NUKU’ALOFA, Tonga: Pacific leaders on Friday (Aug 30) rejected a Beijing-backed call to break ties with Taiwan, saying a regional bloc would continue a decades-old policy of engagement.
Members of the Pacific Islands Forum gathering in Tonga for an annual summit batted aside a push by one of China’s allies to stop treating Taiwan as a development partner.
In a final communique the bloc leaders “reaffirmed” a 1992 agreement that allowed talks with Taipei.
Beijing has aggressively sought to exclude Taiwan – a self-governing island of more than 23 million people – from international fora and rejects its claims to autonomy.
Solomon Islands, China’s main partner in the South Pacific, had lobbied for Taiwan to be stripped of partner status with the Pacific Islands Forum.
The move had angered some of Taiwan’s allies.
The Pacific Islands Forum is split between countries that have diplomatic relations with Beijing and others like the Marshall Islands, Palau and Tuvalu which are allies of Taipei. 
Taiwan sent Deputy Foreign Minister Tien Chung-kwang to Tonga, seeking to reinforce ties with its shrinking list of Pacific island allies.
Solomon Islands Foreign Minister Peter Agovaka on Friday showed little sign of dropping efforts to reform the way the bloc does business with Taiwan.
He told AFP that a review of the bloc should ensure that members are “sovereign states.
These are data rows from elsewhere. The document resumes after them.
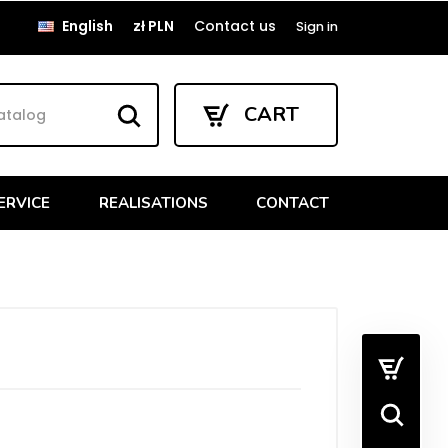
English
zł PLN
Contact us
Sign in
CART
ERVICE
REALISATIONS
CONTACT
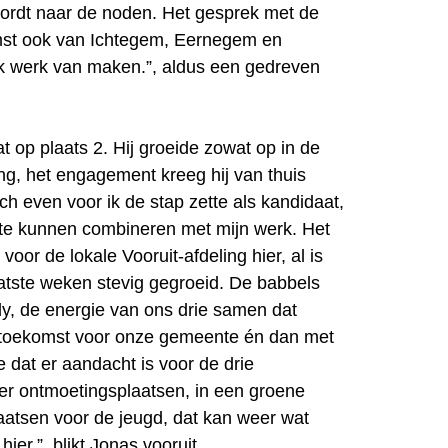
ordt naar de noden. Het gesprek met de
mst ook van Ichtegem, Eernegem en
k werk van maken.”, aldus een gedreven
t op plaats 2. Hij groeide zowat op in de
ing, het engagement kreeg hij van thuis
h even voor ik de stap zette als kandidaat,
 te kunnen combineren met mijn werk. Het
voor de lokale Vooruit-afdeling hier, al is
aatste weken stevig gegroeid. De babbels
, de energie van ons drie samen dat
 toekomst voor onze gemeente én dan met
 dat er aandacht is voor de drie
r ontmoetingsplaatsen, in een groene
atsen voor de jeugd, dat kan weer wat
ier.”, blikt Jonas vooruit.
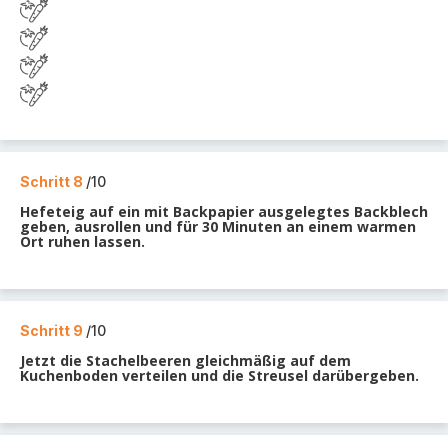
Schritt 8
/10
Hefeteig auf ein mit Backpapier ausgelegtes Backblech
geben, ausrollen und für 30 Minuten an einem warmen
Ort ruhen lassen.
Schritt 9
/10
Jetzt die Stachelbeeren gleichmäßig auf dem
Kuchenboden verteilen und die Streusel darübergeben.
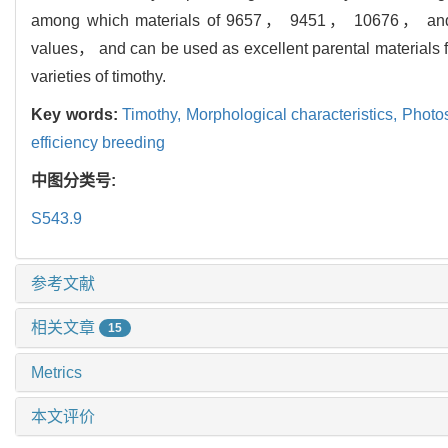
among which materials of 9657， 9451， 10676， and 419
values， and can be used as excellent parental materials f
varieties of timothy.
Key words:
Timothy,
Morphological characteristics,
Photos
efficiency breeding
中图分类号:
S543.9
参考文献
相关文章
15
Metrics
本文评价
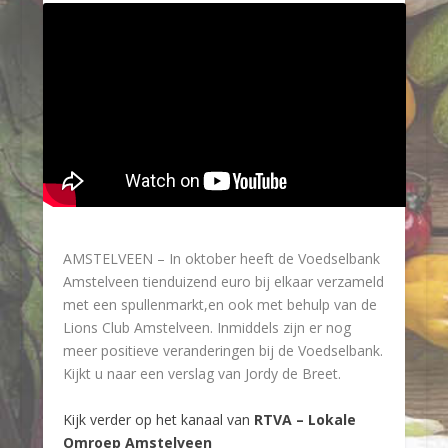
AMSTELVEEN – In oktober heeft de Voedselbank
Amstelveen tienduizend euro bij elkaar verzameld
met een spullenmarkt,en ook met behulp van de
Lions Club Amstelveen. Inmiddels zijn er nog
meer positieve veranderingen bij de Voedselbank.
Kijkt u naar een verslag van Jordy de Breet.
Kijk verder op het kanaal van
RTVA –
Lokale
Omroep Amstelveen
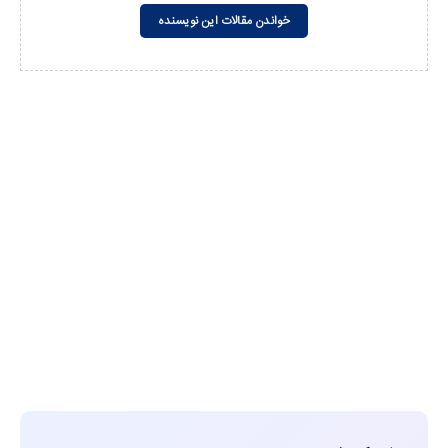
خواندن مقالات این نویسنده
مشاهده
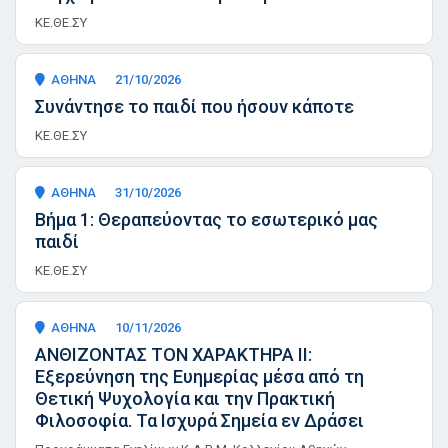
ΚΕ.ΘΕ.ΣΥ
ΑΘΗΝΑ
21/10/2026
Συνάντησε το παιδί που ήσουν κάποτε
ΚΕ.ΘΕ.ΣΥ
ΑΘΗΝΑ
31/10/2026
Βήμα 1: Θεραπεύοντας το εσωτερικό μας
παιδί
ΚΕ.ΘΕ.ΣΥ
ΑΘΗΝΑ
10/11/2026
ΑΝΘΙΖΟΝΤΑΣ ΤΟΝ ΧΑΡΑΚΤΗΡΑ II:
Εξερεύνηση της Ευημερίας μέσα από τη
Θετική Ψυχολογία και την Πρακτική
Φιλοσοφία. Τα Ισχυρά Σημεία εν Δράσει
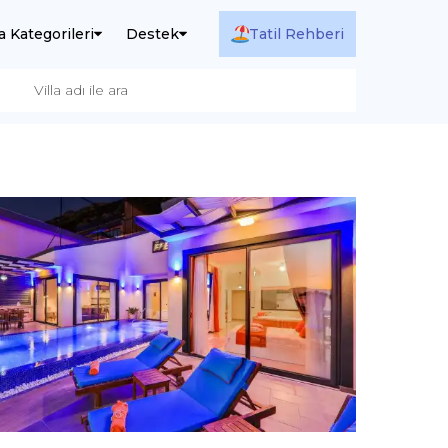
la Kategorileri
Destek
Tatil Rehberi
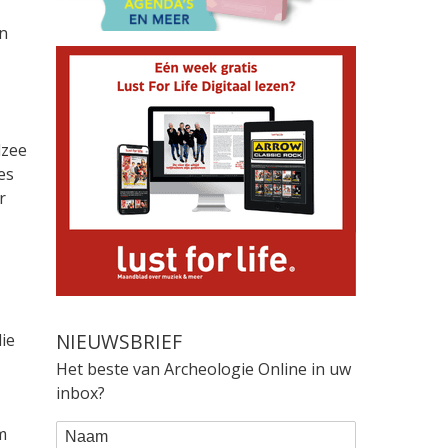
en
dzee
es
r
NIEUWSBRIEF
ie
Het beste van Archeologie Online in uw
inbox?
WEBFORM
Naam
m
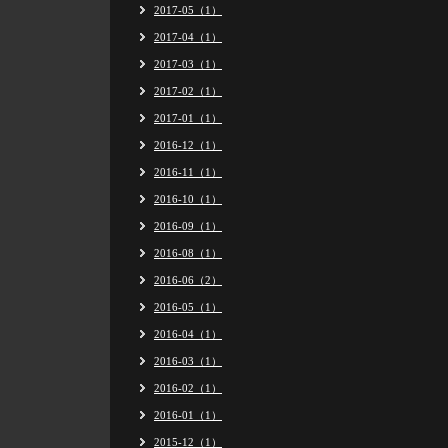
2017-05（1）
2017-04（1）
2017-03（1）
2017-02（1）
2017-01（1）
2016-12（1）
2016-11（1）
2016-10（1）
2016-09（1）
2016-08（1）
2016-06（2）
2016-05（1）
2016-04（1）
2016-03（1）
2016-02（1）
2016-01（1）
2015-12（1）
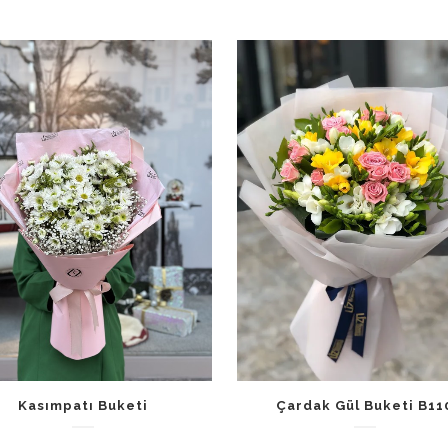
Kasımpatı Buketi
Çardak Gül Buketi B11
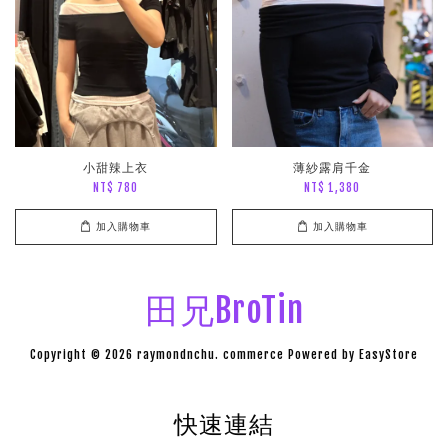
小甜辣上衣
薄紗露肩千金
NT$ 780
NT$ 1,380
加入購物車
加入購物車
田兄BroTin
Copyright © 2026 raymondnchu. commerce Powered by
EasyStore
快速連結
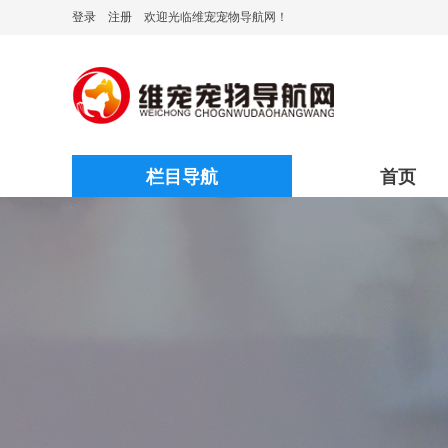
登录
注册
欢迎光临维宠宠物导航网！
栏目导航
首页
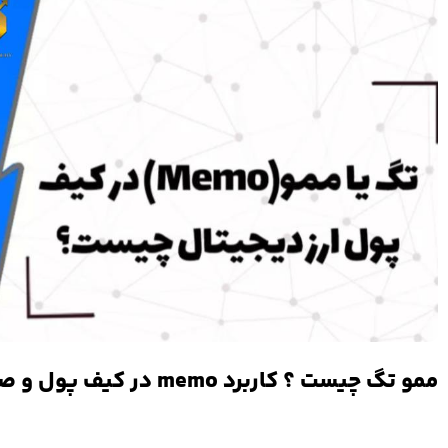
ممو تگ چیست ؟ کاربرد memo در کیف پول و صرافی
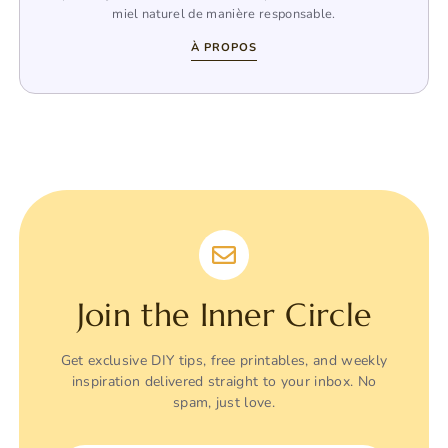
miel naturel de manière responsable.
À PROPOS
Join the Inner Circle
Get exclusive DIY tips, free printables, and weekly
inspiration delivered straight to your inbox. No
spam, just love.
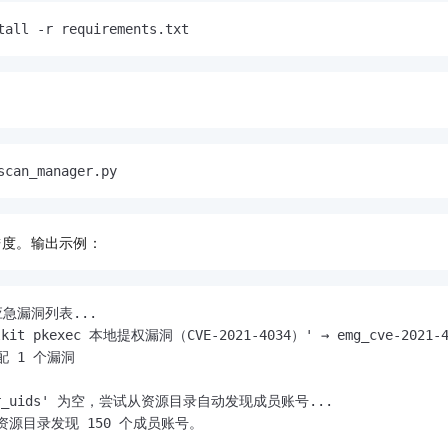
tall -r requirements.txt
。
scan_manager.py
进度。输出示例：
急漏洞列表...

lkit pkexec 本地提权漏洞（CVE-2021-4034）' → emg_cve-2021-403
 1 个漏洞

mber_uids' 为空，尝试从资源目录自动发现成员账号...

资源目录发现 150 个成员账号。
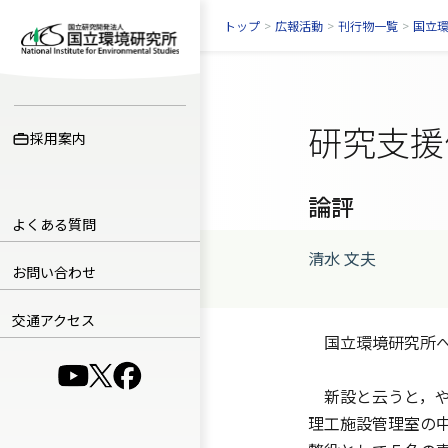
トップ
>
広報活動
>
刊行物一覧
>
国立
研究支援
採用案内
論評
よくある質問
清水 文夫
お問い合わせ
交通アクセス
国立環境研究所へ
（別ウインドウで開きます）
（別ウインドウで開きます）
（別ウインドウで開きます）
新設と云うと，や
理工施設管理室の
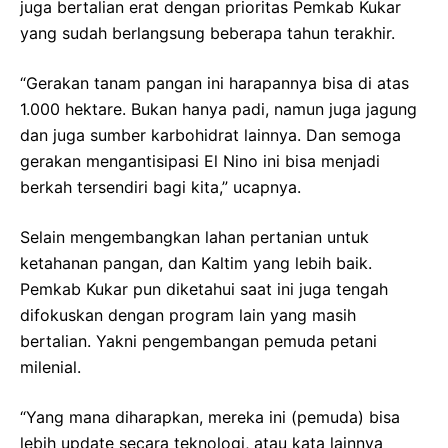
juga bertalian erat dengan prioritas Pemkab Kukar
yang sudah berlangsung beberapa tahun terakhir.
“Gerakan tanam pangan ini harapannya bisa di atas
1.000 hektare. Bukan hanya padi, namun juga jagung
dan juga sumber karbohidrat lainnya. Dan semoga
gerakan mengantisipasi El Nino ini bisa menjadi
berkah tersendiri bagi kita,” ucapnya.
Selain mengembangkan lahan pertanian untuk
ketahanan pangan, dan Kaltim yang lebih baik.
Pemkab Kukar pun diketahui saat ini juga tengah
difokuskan dengan program lain yang masih
bertalian. Yakni pengembangan pemuda petani
milenial.
“Yang mana diharapkan, mereka ini (pemuda) bisa
lebih update secara teknologi, atau kata lainnya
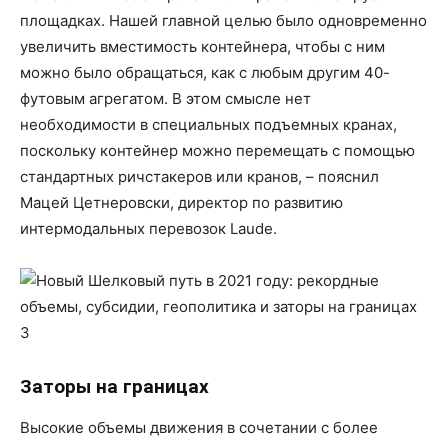
площадках. Нашей главной целью было одновременно
увеличить вместимость контейнера, чтобы с ним
можно было обращаться, как с любым другим 40-
футовым агрегатом. В этом смысле нет
необходимости в специальных подъемных кранах,
поскольку контейнер можно перемещать с помощью
стандартных ричстакеров или кранов, – пояснил
Мацей Цетнеровски, директор по развитию
интермодальных перевозок Laude.
Заторы на границах
Высокие объемы движения в сочетании с более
Not states that are governed by another jurisdiction”.
“I think that review will make sure that the Pacific Islands Forum is an inter-government organisation that adheres to international law.”
China’s special envoy to the Pacific Islands Qian Bo reacted to the bloc’s decision with disbelief.
“It must be a mistake. It must be a mistake. You know, this is certainly not the consensus,” he told journalists at the summit.
“This should not be the final communique, there must be a correction on the text.”
The South Pacific was once seen as a bastion of support for Taiwan’s claim to statehood, but China has been methodically whittling this down.
In the last five years, Solomon Islands, Kiribati and Nauru have all been persuaded to switch to recognising Beijing instead of Taipei.
Beijing insists its diplomatic allies withdraw recognition of the self-ruled island.
Palau, Marshall Islands and Tuvalu maintain diplomatic relations with Taipei, but face constant pressure to change.